→ Task to carry out
The entries below contain a stretch that opens with the line containing "left shoulder: (372, 160)" and closes with the line containing "right eye: (22, 151)"; set down that stretch exactly, both ends included, and nothing else.

→ Pixel coordinate listings
================================

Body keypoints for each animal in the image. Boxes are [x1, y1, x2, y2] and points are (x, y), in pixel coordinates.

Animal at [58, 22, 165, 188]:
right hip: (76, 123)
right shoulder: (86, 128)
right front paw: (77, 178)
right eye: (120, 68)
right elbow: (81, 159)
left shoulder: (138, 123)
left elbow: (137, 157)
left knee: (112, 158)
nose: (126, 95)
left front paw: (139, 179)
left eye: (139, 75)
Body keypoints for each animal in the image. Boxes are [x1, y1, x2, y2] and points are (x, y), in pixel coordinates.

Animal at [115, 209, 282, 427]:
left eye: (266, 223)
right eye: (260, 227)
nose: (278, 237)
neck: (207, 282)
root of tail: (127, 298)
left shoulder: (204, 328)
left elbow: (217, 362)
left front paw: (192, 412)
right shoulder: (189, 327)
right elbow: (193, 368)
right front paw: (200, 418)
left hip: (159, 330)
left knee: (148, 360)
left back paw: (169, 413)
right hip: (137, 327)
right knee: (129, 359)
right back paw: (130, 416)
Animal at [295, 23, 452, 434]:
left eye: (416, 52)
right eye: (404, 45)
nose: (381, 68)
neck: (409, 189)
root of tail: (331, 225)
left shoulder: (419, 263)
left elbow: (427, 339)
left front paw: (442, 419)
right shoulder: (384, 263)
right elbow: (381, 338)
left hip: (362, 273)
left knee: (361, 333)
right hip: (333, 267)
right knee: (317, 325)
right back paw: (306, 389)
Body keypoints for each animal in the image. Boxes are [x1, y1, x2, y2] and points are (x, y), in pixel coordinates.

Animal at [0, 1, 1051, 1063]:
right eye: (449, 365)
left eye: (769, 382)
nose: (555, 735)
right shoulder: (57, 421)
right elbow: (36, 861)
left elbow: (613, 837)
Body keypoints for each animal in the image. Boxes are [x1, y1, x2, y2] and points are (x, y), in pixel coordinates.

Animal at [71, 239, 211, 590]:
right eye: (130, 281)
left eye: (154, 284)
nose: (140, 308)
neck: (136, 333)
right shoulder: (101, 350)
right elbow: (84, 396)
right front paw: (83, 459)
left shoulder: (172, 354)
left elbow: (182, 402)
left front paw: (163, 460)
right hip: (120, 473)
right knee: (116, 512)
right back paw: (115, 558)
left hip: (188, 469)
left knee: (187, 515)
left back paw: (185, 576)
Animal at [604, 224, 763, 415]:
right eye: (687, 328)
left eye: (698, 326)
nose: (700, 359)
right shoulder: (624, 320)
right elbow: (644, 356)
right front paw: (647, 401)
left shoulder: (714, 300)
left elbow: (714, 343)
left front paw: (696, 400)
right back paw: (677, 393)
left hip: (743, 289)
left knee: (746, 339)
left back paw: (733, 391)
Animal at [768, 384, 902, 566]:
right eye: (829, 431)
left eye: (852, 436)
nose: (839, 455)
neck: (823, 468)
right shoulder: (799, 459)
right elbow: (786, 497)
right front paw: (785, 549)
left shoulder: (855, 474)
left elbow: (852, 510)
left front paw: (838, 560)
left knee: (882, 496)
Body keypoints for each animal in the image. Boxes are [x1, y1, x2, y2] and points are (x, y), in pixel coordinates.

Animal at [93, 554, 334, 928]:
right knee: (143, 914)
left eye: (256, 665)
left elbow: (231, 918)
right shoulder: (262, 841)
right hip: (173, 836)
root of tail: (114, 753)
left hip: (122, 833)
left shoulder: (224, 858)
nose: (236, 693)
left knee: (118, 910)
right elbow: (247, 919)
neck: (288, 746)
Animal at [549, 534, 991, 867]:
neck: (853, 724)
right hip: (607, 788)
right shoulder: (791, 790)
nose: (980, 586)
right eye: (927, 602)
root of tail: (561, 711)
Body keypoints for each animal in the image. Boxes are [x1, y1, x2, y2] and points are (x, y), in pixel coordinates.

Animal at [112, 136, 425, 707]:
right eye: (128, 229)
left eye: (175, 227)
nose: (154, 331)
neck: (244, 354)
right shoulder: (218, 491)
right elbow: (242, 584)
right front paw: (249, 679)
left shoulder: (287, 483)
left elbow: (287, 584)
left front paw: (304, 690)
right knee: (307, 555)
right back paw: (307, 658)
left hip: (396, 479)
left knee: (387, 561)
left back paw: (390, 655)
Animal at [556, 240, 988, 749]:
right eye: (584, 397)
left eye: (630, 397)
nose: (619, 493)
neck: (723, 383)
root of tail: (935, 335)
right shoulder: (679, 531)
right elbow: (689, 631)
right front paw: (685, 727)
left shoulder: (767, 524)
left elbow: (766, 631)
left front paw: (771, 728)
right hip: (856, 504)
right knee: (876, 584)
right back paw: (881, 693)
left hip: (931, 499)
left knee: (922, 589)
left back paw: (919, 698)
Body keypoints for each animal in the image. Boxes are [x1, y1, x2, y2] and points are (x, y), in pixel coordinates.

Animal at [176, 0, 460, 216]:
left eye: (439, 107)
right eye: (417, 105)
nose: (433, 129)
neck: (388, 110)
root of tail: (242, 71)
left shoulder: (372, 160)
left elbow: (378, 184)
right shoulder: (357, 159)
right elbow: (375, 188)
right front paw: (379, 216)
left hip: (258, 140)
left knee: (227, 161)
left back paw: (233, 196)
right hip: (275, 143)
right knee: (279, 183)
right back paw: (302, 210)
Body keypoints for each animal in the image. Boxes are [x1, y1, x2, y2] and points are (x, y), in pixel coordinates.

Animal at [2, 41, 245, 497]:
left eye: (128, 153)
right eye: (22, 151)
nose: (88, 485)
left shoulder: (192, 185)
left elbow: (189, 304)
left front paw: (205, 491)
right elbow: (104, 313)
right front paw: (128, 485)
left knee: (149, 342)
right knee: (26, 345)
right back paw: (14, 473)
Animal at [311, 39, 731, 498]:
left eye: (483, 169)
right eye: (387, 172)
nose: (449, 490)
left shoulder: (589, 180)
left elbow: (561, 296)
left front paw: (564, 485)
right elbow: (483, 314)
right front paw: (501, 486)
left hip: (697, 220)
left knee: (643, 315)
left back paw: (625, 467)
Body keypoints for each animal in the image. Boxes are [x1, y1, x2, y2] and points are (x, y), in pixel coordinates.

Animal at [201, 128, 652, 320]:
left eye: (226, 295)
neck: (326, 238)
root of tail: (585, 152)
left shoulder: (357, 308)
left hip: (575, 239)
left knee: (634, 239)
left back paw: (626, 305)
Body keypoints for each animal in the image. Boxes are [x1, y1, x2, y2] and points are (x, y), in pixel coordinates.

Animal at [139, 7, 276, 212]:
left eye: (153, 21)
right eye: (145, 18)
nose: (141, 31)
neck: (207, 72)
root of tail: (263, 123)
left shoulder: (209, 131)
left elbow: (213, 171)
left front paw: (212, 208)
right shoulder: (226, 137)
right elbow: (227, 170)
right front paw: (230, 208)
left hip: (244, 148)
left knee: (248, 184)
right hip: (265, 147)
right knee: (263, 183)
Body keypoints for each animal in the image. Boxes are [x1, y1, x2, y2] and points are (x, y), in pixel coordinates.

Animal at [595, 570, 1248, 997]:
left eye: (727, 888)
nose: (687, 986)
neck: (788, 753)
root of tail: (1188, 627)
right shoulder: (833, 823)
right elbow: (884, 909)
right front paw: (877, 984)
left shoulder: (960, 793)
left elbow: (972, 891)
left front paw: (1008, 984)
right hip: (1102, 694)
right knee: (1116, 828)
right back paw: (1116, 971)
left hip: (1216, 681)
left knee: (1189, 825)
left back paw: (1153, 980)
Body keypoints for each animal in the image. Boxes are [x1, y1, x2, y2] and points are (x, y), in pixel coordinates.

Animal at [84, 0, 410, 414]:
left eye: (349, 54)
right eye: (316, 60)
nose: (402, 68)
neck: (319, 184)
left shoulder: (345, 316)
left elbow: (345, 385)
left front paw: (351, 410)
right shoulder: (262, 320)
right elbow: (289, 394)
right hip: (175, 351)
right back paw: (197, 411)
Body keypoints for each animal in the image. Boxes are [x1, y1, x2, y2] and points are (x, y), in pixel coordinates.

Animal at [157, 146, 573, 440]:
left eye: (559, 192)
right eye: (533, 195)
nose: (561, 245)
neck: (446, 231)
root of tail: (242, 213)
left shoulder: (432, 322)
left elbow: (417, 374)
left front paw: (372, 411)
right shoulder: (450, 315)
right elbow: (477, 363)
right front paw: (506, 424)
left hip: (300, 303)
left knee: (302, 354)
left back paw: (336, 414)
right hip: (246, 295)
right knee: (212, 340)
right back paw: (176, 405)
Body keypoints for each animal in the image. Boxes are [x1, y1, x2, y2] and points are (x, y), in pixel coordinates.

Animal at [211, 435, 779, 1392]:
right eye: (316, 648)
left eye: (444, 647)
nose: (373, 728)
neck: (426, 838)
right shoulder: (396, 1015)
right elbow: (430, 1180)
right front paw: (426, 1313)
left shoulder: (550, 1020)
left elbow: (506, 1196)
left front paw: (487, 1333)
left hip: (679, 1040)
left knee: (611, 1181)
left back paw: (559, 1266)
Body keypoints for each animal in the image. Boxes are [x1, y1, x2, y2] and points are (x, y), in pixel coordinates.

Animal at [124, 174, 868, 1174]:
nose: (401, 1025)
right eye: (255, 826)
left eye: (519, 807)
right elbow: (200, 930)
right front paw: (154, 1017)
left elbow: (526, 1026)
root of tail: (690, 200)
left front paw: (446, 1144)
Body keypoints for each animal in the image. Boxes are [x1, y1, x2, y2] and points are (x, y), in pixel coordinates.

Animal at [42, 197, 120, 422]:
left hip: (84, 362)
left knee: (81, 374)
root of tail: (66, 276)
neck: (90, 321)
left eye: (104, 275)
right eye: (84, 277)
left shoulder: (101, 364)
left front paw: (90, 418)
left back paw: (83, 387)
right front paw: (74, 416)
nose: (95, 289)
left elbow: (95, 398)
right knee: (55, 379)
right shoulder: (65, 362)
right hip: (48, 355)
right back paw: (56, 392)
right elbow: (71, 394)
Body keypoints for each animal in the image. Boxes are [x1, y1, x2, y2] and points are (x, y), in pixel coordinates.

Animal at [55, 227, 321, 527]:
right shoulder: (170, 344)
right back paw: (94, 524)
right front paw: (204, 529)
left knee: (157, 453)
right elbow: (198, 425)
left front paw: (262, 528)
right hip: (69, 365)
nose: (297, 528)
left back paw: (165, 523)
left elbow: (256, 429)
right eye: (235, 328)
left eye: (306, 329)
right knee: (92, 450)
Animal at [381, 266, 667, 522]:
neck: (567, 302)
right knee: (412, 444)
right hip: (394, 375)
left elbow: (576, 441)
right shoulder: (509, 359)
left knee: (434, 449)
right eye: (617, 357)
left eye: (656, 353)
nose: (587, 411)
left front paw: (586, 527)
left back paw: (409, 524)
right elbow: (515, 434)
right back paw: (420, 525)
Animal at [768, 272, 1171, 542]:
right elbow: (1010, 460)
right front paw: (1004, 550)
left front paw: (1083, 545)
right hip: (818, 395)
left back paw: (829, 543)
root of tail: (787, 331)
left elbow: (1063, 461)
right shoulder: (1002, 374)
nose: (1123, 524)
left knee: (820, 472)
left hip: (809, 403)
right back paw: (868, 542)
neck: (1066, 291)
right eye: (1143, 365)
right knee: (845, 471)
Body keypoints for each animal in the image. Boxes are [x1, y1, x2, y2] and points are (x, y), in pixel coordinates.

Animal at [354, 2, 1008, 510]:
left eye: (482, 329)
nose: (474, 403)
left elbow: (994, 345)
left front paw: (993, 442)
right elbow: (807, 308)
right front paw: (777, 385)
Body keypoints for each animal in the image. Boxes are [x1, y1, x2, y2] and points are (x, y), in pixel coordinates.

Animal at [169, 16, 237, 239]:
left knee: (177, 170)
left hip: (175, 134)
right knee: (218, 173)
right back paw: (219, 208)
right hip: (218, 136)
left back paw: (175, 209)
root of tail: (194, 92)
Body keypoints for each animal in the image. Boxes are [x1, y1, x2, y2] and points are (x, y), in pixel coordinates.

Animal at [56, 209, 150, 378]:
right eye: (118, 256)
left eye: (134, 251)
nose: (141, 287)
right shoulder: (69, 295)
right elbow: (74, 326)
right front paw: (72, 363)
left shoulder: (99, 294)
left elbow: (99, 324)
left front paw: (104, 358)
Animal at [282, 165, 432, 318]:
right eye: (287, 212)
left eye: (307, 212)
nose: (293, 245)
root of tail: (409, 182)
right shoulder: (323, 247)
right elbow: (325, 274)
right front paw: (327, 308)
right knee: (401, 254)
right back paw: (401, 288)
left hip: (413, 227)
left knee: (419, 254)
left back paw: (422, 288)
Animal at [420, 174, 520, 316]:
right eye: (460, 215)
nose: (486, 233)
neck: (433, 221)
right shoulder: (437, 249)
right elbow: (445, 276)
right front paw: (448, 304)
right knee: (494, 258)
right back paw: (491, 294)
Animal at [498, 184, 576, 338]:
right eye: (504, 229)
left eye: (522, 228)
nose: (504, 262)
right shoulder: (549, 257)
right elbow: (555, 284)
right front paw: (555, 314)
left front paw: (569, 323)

================================

→ Problem solution
left shoulder: (372, 160)
left elbow: (378, 184)
right shoulder: (357, 159)
right elbow: (375, 188)
right front paw: (379, 216)
left hip: (258, 140)
left knee: (227, 161)
left back paw: (233, 196)
right hip: (275, 143)
right knee: (279, 183)
right back paw: (302, 210)
Body keypoints for each animal in the image. Boxes are [x1, y1, x2, y2] and points are (x, y), in pixel coordinates.

Animal at [2, 41, 245, 497]:
left eye: (128, 153)
right eye: (22, 151)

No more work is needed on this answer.